Regia di Marina Zenovich vedi scheda film
E' un appassionante documentario su una vicenda controversa, che non può essere tagliata con l'accetta. La regista ricostruisce gli eventi con l'ausilio di materiale di repertorio e di interviste ai protagonisti del caso giudiziario (soprattutto il pubblico ministero e l'avvocato). Però il film racconta abbastanza bene anche la vita di Polanski prima del fattaccio: si parla anche della sua carriera europea, cioè in Polonia e Inghilterra, e poi della sua attività negli Stati Uniti, dove si era guadagnato un'enorme popolarità. La parte centrale è tutta dedicata alla vicenda giudiziaria, e il finale racconta brevemente della successiva parte della sua vita in Francia.
E' una vicenda controversa, come si diceva, sia per le circostanze del fatto, che la biografia di Polanski prima di esso. Dopo un'infanzia difficilissima, in cui aveva perso entrambi i genitori in campo di concentramento, il regista si stava rifacendo una vita negli Stati Uniti, e piano piano stava ricostruendo un'esistenza tranquilla. Si era sposato felicemente con Sharon Tate, e il matrimonio andava a gonfie vele. Quando lei era incinta del loro primo figlio, fu brutalmente assassinata dai membri di una setta satanica, con non altro scopo che quello di rendere culto al demonio. Il colpo per Polanski fu tremendo, e, come per riflesso, iniziò a vivere una vita superficiale evitando i sentimenti per le donne. Forse anche per questo cercava esperienze fugaci e solo fisiche, come quella che fece nel 1977 con una tredicenne e che divenne oggetto del processo. L'intenzione era un servizio fotografico, ma poi il fotografarla anche nuda in vasca da bagno, l'asciugarla, lo scherzarci, e cose del genere è stato come giocare coi fiammiferi in un fienile. L'imprudenza fu di lui a spingersi così in là, ma anche della ragazzina, che come minimo si espose moltissimo, e in modo consensuale, al rischio. Poi spuntò anche qualche pasticca, e il quadretto fu completo.

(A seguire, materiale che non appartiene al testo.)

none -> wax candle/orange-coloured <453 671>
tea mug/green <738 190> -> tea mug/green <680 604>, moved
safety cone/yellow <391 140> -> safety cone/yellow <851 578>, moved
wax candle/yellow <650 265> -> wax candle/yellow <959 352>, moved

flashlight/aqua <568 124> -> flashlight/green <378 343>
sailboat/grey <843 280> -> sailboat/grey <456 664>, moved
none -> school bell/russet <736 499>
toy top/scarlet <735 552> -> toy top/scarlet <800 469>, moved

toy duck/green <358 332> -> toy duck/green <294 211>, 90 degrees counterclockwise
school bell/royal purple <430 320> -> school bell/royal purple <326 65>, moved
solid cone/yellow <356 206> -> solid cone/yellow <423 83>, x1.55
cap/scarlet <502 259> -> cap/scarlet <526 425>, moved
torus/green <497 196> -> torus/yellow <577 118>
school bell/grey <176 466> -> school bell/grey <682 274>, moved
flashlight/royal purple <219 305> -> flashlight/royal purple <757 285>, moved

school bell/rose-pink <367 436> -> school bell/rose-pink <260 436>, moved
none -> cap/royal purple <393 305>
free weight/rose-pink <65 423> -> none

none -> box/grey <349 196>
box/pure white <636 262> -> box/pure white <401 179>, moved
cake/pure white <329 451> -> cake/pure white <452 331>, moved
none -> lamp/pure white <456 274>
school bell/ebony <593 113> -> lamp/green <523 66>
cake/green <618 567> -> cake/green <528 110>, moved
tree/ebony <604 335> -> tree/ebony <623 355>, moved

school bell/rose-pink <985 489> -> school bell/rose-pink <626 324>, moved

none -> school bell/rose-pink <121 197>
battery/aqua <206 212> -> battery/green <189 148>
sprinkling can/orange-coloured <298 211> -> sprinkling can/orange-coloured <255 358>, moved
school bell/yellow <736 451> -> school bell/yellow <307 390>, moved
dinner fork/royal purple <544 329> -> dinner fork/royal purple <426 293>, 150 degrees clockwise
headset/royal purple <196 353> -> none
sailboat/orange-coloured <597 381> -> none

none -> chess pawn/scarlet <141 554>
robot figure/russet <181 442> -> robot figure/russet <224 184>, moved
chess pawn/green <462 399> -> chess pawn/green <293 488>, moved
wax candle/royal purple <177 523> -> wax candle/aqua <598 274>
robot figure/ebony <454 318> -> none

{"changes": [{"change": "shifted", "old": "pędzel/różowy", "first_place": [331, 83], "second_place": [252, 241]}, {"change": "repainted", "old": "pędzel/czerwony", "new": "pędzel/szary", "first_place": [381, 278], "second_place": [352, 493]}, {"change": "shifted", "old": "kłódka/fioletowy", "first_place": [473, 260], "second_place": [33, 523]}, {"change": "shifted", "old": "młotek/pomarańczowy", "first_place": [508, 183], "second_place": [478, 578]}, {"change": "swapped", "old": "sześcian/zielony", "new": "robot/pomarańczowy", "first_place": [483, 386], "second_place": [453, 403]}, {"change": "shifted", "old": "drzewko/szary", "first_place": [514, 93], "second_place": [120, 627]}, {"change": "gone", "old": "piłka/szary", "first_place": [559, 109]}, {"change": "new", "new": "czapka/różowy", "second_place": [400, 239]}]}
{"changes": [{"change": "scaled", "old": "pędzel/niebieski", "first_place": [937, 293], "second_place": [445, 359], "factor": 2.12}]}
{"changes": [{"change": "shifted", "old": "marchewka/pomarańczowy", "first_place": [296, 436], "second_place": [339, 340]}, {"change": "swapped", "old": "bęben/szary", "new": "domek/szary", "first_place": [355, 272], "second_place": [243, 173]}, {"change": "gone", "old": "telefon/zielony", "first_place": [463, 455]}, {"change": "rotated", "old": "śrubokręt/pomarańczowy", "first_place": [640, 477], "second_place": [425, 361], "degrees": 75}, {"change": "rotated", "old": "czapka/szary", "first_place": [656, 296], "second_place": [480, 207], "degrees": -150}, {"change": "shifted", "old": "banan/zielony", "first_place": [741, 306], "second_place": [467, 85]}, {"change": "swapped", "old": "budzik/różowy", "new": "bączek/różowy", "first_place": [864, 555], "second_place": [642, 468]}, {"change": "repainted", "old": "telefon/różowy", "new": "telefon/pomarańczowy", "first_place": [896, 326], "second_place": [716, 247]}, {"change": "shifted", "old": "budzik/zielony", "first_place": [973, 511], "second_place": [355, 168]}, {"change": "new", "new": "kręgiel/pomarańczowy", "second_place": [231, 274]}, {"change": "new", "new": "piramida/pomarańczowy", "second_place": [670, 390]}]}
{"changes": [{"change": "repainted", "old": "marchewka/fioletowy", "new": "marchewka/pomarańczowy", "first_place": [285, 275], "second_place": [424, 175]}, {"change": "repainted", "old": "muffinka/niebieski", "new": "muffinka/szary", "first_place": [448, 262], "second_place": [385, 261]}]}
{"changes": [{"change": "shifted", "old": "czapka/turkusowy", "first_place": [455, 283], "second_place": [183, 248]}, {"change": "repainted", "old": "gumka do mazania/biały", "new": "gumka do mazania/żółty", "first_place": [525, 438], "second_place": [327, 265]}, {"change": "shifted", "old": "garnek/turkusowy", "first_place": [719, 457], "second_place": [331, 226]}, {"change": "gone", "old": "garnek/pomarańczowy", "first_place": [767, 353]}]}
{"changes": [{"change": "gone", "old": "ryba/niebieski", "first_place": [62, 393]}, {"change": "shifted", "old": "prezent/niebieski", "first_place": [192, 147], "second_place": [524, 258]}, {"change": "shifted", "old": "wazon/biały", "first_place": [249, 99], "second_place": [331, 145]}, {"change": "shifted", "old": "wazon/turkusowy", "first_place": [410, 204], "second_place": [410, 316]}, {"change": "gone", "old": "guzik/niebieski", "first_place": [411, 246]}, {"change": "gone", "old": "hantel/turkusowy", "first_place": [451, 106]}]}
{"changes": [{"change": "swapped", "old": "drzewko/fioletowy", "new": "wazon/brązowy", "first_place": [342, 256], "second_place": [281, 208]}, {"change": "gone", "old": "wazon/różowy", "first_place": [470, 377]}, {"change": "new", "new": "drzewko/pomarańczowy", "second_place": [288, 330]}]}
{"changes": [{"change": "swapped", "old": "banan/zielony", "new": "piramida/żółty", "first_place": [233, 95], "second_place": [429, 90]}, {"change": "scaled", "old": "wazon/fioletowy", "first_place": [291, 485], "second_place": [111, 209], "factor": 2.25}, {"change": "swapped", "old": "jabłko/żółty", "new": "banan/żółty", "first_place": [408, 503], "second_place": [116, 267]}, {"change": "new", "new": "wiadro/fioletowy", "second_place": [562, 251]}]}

Solo Dio sa le attenuanti e le aggravanti di Polanski per quello che ha fatto, e, se si può giudicare l'atto in sé, è bene sospendere il giudizio su di lui e la sua coscienza. Comunque il regista ha sempre ammesso le sue responsabilità, accanto alla sottolineatura che non si trattò di stupro.
Quanto alla ragazzina, non era vergine, e allora viene da chiedersi: chi era stato o chi erano stati gli altri? Qui emerge un altro tasto dolente dell'intera vicenda, cioè la strumentalizzazione del processo a fini mediatici, perché l'imputato era famoso. Infatti, una buona parte del documentario si sofferma anche sul pessimo modo in cui la giustizia statunitense gestì il caso. Esso fu affidato ad un giudice mitomane, che teneva moltissimo alla spettacolarizzazione del processo e alla presenza dei media. Anzi, per ogni decisione che doveva prendere pensava prima anche a quale sarebbe stata la loro reazione. Tutto era meno che libero e obiettivo, e tentò pure di aggiustare il processo a tavolino col pubblico ministero e l'avvocato. Esasperato da questo clima e dai continui tira e molla del giudice, che non sapeva che pesci pigliare, e dopo 42 giorni di galera, Polanski fuggì in Europa, da dove non è più tornato.
Allo stato attuale, gli Stati Uniti offrono al regista una specie di grazia a patto che accetti la presenza della televisione all'udienza in tribunale. La proposta non è stata accettata. Quanto alla donna, gli ha offerto pubblicamente il suo perdono.
In generale, è un documentario ben costruito, che tenta di mettere a fuoco una vicenda complessa. Non è una difesa a spada tratta dell'accusato; si critica però la gestione del processo da parte della giustizia americana.